If someone asked me what I anticipated college would be like, I would have said I hoped it would be academically challenging, because I thought people went to college to study, get a degree, and get a job that allows them to live comfortably for the rest of their life. Although that part may still be true, it is not what people really learn in college. Throughout my journey, I have met some of the best people, and some of the worst, but I have made some of the best memories and stepped outside of my comfort zone to do things I would have never done before.
Before attending college, I had heard a lot about rush week, but had no idea what it consisted of. I thought rush week was when groups of guys and girls literally rushed from place to place for one week each semester. But as I began to see the media portrayal of rush week, I started to think rush week was a giant popularity contest where the pretty girls and handsome guys got bids from sororities or fraternities, whereas the individuals who did not fit the mold were cast aside and forgotten about. Rush week, in my mind, was rigged and there was no way I would ever be a part of something that excluded people based on attractiveness. But then I found myself at Central College.

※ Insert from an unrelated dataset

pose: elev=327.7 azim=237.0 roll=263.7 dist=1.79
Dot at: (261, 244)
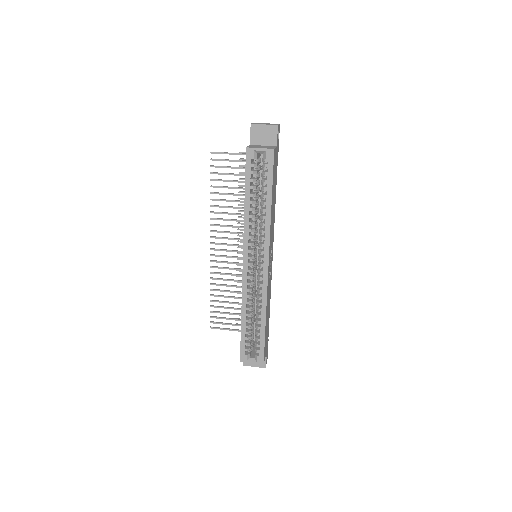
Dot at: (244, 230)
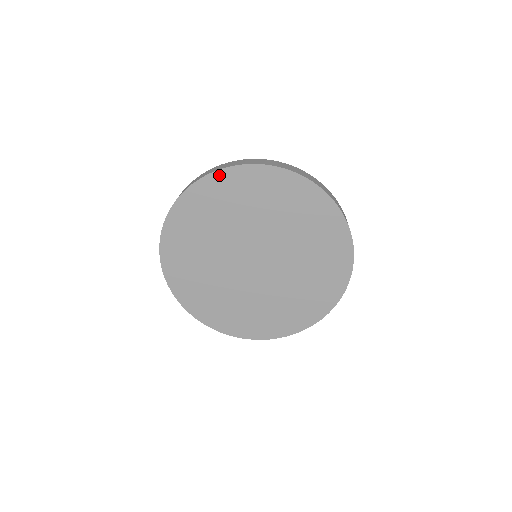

Central College was not anything like the big universities I had heard about in various movies and television shows; it was small, private, and every student on campus seemed to greet each passerby with enthusiasm. I knew as soon as I stepped foot on campus I needed to go there. A lot of my decision to attend Central was based on it being a smaller school, which was something I was not used to coming from a high school where I did not know half of the student body. Each organization on campus was extremely welcoming, and I had been looking for a place where I fit in, but it was not until my second year of college that I finally found that place.

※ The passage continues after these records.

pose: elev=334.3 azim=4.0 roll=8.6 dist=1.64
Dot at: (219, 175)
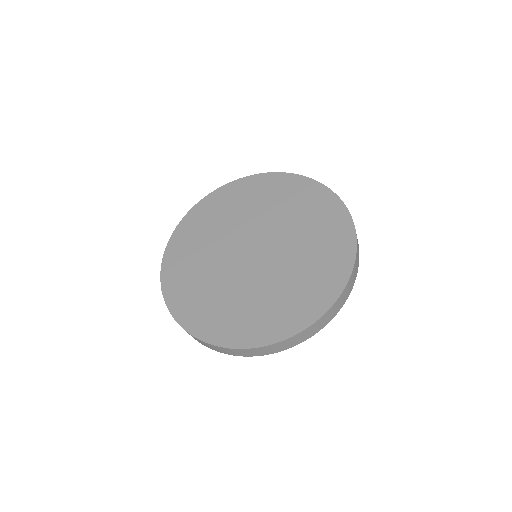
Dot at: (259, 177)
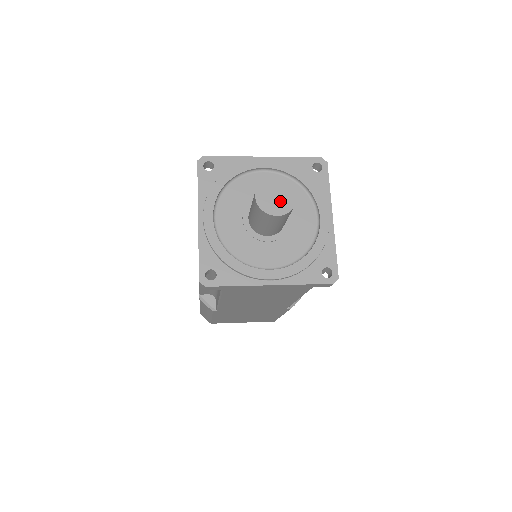
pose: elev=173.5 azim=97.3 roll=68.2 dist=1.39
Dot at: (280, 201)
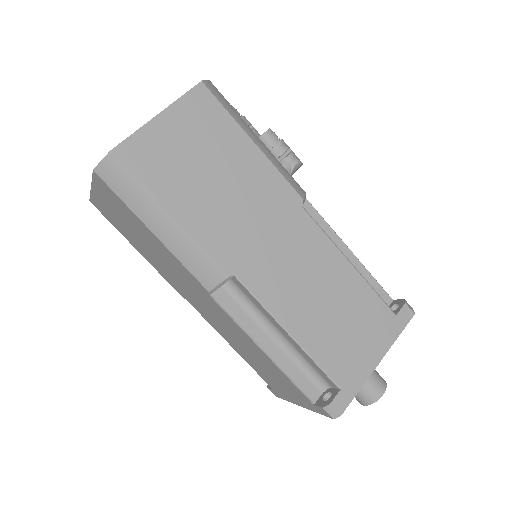
Dot at: occluded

My second year of college started out like any other: struggling to fit my entire wardrobe in a tiny closet, reconnecting with old friends, attending class, and making sure I didn't drown in homework the first week of school. Even though the routine was a familiar one, something was missing. The year before, my friend had mentioned she joined a sorority and found where she fit, and I wanted that more than anything -- I did not want to be a loner anymore.
A few weeks later it was rush week, and I decided to throw caution to the wind and embark on a new journey. Each sorority held teas (which did not have actual tea) where the active members got a chance to know each prospective pledge. While I did not get a chance to go to every tea I wanted to, I got bids from two sororities on campus and then had to decide which one I wanted to pledge. Long story short, I made the right decision pledging Zeta Upsilon.
I suddenly found myself surrounded by 19 other quirky girls who I would have never dreamed of hanging out with, but we all fit together like pieces of a puzzle. Throughout the pledging process, I was venturing outside of my comfort zone and discovering who I really was. We played countless icebreaker games while familiarizing ourselves with the sorority we were now a part of and, before I knew it, it was time for activation and time for me to become an active member of Zeta Upsilon.
Activation night was full of laughter, embarrassing moments, and memories that will last a lifetime. I had never thought of joining a sorority in college, but my sorority sisters have become some of my best friends. Yes, college is about furthering your education in order to secure a good job in the future, but it is also about finding a place where you belong, going outside of your comfort zone, and maybe forming a bond with your sisters that cannot be severed.